- Ingredients
- 75g MAGGI Béchamel Sauce
- 125ml cold water
- 375ml boiling water
- Small bunch fresh parsley, finely chopped
- ½tsp MAGGI Vegetable Liquid Concentrated Fonds
- 300g plain flour
- 750ml semi-skimmed milk
- 3 medium eggs, beaten
- 200ml oil
- 800g mixed seafood, such as mussels, prawns or calamari
Ingredients
Method
Method
To make the bechamel sauce: stir the béchamel powder into 125ml of cold water until it forms a smooth paste. Whisk this paste into the boiling water and simmer for one minute. Pour into a clean bowl and add the parsley and vegetable fond. Cover and set aside.
To make the pancakes: place the flour into a large bowl. Slowly combine the milk & eggs to a smooth paste. Heat some of the oil in a large non-stick pan. Add just enough mixture to cover the pan base thinly. Cook for a few seconds and then turnover to cook the other side. Remove and place to one side. Repeat until all the mixture is used.
Place the seafood into a clean bowl and add just enough sauce to combine and hold the mixture together.
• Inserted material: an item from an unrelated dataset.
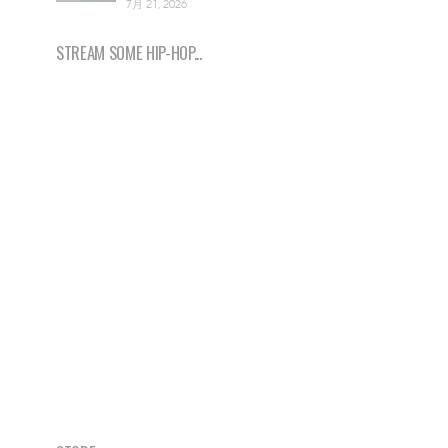
7月 21, 2026
STREAM SOME HIP-HOP...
Lay a pancake on a flat clean chopping board. Spoon a small amount of the seafood onto a quarter of the pancake. Fold the pancake in half to form a semi-circle and then in half again to form a quarter circle.
Place into an oven proof dish and repeat until all pancakes are filled and folded.
Coat with the remaining sauce and place in an oven preheated to 180°C to heat through, or pan fry individual portions to order.
Check that the temperature is at least 75°C in the centre before serving with a crisp dressed salad and a few shell-on mussels.